Zeal's shrewdness and honesty made him a valuable member of parliament. He was a persistent critic of the legislation brought forward, and though he had a fiery and peppery style of speaking he was accepted as a man not afraid to say what he thought and was generally popular. He whole-heartedly opposed the "Octopus" railway bill which was before parliament in 1889-90, and seems to have been one of the few men of the period who realized that the undue optimism of the time was leading to disaster. He was a thoroughly capable president of the legislative council.

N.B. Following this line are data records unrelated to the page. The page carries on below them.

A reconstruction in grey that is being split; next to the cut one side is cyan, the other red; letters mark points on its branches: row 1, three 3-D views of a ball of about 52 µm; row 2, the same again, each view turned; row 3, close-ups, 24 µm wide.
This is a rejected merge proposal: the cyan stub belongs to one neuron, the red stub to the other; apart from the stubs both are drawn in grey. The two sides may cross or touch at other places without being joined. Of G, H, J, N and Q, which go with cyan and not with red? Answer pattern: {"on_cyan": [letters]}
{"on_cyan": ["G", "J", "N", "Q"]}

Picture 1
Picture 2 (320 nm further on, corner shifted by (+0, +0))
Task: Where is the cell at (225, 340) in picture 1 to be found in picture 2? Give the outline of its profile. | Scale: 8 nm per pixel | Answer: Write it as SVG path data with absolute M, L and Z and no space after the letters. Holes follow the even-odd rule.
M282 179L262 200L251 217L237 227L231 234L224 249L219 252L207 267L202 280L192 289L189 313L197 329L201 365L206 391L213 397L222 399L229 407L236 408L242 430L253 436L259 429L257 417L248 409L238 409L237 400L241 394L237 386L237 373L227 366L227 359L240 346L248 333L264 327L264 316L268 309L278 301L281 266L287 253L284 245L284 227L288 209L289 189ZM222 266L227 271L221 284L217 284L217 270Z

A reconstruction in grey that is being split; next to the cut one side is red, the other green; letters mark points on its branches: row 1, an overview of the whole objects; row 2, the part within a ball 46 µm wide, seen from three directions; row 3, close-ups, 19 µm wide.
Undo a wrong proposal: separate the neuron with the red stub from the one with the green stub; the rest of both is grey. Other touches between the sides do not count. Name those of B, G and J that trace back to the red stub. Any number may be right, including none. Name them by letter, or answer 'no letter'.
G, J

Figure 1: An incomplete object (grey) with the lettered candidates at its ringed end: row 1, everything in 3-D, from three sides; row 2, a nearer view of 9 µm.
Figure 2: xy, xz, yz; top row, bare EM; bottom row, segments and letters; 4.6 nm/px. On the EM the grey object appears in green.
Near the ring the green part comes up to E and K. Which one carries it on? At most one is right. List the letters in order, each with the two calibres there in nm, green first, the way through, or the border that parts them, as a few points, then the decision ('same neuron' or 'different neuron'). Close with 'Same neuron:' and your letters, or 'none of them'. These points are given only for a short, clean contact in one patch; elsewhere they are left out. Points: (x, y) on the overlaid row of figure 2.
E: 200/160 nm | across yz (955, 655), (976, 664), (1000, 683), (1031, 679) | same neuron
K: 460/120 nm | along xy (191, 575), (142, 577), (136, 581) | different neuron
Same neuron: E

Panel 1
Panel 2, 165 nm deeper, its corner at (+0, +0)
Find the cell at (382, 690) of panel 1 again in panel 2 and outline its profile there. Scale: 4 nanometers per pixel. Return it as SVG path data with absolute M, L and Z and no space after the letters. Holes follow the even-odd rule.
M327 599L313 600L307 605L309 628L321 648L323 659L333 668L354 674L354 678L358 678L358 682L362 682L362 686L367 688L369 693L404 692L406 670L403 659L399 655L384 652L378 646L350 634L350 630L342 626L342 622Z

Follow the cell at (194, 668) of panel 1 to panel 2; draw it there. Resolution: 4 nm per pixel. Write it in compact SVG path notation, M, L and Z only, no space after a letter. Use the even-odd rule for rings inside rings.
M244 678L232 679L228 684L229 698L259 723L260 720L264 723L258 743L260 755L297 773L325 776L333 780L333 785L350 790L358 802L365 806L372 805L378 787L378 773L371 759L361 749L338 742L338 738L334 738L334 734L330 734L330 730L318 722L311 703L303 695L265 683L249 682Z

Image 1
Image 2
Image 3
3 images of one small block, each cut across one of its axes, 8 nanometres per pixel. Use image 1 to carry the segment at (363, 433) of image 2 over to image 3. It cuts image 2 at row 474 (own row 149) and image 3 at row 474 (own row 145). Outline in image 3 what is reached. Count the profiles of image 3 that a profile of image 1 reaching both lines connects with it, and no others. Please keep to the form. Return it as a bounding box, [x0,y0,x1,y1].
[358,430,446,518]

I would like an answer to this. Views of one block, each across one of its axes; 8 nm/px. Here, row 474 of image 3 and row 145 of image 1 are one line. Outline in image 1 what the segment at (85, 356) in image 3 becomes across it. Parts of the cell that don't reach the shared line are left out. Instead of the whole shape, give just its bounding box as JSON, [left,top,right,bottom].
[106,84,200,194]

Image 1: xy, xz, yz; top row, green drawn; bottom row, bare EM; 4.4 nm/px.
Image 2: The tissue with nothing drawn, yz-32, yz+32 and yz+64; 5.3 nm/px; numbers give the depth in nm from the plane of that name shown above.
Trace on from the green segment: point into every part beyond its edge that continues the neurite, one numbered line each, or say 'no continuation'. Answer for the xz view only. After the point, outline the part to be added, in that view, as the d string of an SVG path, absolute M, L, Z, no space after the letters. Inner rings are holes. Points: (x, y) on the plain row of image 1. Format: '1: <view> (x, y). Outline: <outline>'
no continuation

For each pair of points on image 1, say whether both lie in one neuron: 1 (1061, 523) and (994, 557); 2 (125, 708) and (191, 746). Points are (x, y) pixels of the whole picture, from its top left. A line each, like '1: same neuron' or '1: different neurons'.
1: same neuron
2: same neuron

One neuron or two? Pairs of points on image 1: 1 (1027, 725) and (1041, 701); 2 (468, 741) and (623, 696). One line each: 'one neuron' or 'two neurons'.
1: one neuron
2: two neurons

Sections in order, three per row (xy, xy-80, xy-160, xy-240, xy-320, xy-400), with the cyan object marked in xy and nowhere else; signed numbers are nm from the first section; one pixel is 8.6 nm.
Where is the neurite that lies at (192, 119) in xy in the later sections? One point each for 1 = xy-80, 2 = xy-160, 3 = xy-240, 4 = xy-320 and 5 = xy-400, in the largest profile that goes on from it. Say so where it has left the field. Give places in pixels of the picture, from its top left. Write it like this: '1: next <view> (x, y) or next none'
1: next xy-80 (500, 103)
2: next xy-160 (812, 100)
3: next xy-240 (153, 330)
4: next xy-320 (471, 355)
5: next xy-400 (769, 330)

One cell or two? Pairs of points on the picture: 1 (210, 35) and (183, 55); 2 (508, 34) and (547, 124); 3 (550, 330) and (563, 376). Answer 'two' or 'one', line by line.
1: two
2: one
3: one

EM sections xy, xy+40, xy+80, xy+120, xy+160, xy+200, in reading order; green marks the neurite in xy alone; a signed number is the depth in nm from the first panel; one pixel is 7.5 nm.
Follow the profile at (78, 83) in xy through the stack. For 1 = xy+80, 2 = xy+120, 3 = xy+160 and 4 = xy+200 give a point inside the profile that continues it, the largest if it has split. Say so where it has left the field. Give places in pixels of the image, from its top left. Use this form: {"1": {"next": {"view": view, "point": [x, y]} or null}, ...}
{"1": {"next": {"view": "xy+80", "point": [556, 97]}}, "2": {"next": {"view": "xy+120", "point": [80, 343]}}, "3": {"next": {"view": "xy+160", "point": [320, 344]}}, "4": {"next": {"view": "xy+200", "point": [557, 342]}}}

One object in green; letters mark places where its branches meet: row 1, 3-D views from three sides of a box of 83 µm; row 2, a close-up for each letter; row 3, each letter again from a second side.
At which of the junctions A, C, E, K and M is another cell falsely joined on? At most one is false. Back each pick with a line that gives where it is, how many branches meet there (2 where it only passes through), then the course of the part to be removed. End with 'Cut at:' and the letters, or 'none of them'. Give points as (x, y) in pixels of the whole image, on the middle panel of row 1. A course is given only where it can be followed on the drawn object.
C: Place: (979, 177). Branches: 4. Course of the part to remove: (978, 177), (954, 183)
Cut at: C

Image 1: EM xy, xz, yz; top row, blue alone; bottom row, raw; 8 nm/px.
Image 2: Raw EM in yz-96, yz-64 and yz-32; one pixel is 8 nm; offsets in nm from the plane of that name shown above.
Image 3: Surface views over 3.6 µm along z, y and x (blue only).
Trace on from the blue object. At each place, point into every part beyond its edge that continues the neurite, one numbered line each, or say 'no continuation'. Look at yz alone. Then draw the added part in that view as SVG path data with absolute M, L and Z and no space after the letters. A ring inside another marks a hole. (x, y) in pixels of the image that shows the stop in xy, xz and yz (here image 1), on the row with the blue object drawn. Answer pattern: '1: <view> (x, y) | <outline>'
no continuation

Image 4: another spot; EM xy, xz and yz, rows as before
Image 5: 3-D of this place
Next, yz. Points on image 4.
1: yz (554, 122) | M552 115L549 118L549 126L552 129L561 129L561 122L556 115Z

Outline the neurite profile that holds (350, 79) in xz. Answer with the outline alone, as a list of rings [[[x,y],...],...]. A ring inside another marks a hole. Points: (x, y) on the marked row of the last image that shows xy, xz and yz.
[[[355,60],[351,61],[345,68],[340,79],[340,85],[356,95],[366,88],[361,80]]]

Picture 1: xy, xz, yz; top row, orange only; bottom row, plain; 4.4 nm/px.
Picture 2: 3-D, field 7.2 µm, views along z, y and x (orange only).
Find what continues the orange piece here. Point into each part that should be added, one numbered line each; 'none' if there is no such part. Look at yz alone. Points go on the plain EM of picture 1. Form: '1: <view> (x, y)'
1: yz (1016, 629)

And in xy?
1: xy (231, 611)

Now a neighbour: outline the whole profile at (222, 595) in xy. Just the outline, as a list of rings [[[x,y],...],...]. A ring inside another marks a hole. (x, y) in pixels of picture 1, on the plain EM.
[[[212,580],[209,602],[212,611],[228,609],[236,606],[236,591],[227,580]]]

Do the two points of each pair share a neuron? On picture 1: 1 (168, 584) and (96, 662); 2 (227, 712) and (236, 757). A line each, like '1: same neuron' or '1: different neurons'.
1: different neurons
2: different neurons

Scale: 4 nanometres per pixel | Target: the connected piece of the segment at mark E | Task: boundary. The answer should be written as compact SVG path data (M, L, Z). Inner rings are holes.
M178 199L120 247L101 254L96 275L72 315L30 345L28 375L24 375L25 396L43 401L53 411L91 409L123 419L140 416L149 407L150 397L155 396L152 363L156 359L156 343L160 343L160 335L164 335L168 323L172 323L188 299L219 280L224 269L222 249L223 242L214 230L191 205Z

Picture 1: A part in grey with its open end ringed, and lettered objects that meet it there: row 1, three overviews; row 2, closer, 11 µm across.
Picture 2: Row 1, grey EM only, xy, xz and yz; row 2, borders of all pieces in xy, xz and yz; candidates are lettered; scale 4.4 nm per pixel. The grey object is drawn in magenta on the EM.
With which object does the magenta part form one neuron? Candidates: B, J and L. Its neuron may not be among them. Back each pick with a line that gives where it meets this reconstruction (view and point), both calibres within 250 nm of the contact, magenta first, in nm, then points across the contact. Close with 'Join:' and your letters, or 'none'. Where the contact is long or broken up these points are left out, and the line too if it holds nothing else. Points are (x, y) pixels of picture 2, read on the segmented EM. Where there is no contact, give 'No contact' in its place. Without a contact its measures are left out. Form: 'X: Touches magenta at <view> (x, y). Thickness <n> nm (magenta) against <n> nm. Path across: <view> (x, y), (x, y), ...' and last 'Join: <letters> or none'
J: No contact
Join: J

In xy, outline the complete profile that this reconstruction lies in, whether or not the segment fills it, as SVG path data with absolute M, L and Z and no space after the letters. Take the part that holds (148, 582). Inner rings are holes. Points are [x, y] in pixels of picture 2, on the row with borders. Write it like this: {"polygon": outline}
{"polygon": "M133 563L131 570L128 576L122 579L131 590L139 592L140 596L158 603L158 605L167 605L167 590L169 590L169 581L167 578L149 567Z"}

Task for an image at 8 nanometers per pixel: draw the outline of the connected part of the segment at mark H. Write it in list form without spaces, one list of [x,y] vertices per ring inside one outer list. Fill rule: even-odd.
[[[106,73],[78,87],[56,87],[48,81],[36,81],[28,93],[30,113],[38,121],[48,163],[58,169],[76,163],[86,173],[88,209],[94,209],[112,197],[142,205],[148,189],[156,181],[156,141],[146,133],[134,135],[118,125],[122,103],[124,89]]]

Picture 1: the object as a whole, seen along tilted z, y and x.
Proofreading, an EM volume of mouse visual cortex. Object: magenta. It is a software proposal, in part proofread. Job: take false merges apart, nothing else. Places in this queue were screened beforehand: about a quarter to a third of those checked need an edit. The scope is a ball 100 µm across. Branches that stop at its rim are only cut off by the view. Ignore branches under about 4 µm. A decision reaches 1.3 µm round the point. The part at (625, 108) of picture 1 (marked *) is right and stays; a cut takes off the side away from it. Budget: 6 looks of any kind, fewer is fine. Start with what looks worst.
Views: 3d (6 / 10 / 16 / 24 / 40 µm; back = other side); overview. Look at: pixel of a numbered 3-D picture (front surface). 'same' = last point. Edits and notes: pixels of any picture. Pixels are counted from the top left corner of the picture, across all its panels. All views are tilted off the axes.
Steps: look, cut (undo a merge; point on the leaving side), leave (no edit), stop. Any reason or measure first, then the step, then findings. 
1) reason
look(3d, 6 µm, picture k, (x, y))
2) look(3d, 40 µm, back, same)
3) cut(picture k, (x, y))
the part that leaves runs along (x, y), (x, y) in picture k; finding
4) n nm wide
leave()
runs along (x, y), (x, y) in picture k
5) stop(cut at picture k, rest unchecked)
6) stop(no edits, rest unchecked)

The Age and The Argus, Melbourne, 12 March 1912; The Cyclopedia of Victoria, 1903; Burke's Peerage, etc., 1911.


^Top of page
no image available

ZELMAN, ALBERTO (1874-1927),


was born at Melbourne on 15 November 1874. His father, Alberto Zelman, the elder, was born at Trieste, Austria, in 1832 of Italian parents. He was educated as a musician and made his mark as a conductor in Northern Italy. He then went to Calcutta, India, where he was successful for some years as a teacher and conductor, and about 1870 came to Australia as conductor of an opera company. He settled at Melbourne, was much esteemed as a man and as a musician, was for many years conductor of the Melbourne Liedertafel, and was a well-known teacher of the pianoforte. His compositions included orchestral works, masses and many solos for the violin. He died at Melbourne on 27 December 1907 leaving a widow; and four sons. Of his sons, Alberto also took up music. He was educated at King's College, Melbourne, and showed early talent as a violinist, afterwards becoming a teacher of the violin. He was connected with the Melbourne Philharmonic Society for over 30 years, first as leader of the second violins in the orchestra, and from 1912 as conductor. He was leader of the British Musical Society's quartet, and after the death of Marshall Hall (q.v.) founded and conducted the Melbourne symphony orchestra. Considering that this orchestra had no endowment Zelman did remarkable work with it, and he was always hoping that all the musical interests in Melbourne would pool their resources so that his native city should have a permanent, properly supported orchestra. In 1922 he visited Europe, and at Berlin was invited to conduct the Berlin philharmonic orchestra. He was enthusiastically received, and in November of the same year conducted the London symphony orchestra at London, but was less successful than at Berlin. On returning to Australia Zelman resumed his teaching and conducting, and died at Melbourne after a short illness on 3 March 1927. He married Maude Harrington, a well-known singer, who survived him. He had no children. A brother, Victor Zelman, studied painting and became known as a capable painter of landscapes; an example of his work is in the national gallery, Melbourne. Zelman was a slight, rather wistful looking figure of a man, devoted to music, and free from the jealousies not infrequent among musicians. He was kindly and sympathetic, a good violinist and an excellent and enthusiastic conductor. His too early death was a loss to musical culture in Australia.

The Age, Melbourne, 30 December 1907, 4 March 1927; The Argus, Melbourne, 4, 7, 14 March 1927; personal knowledge.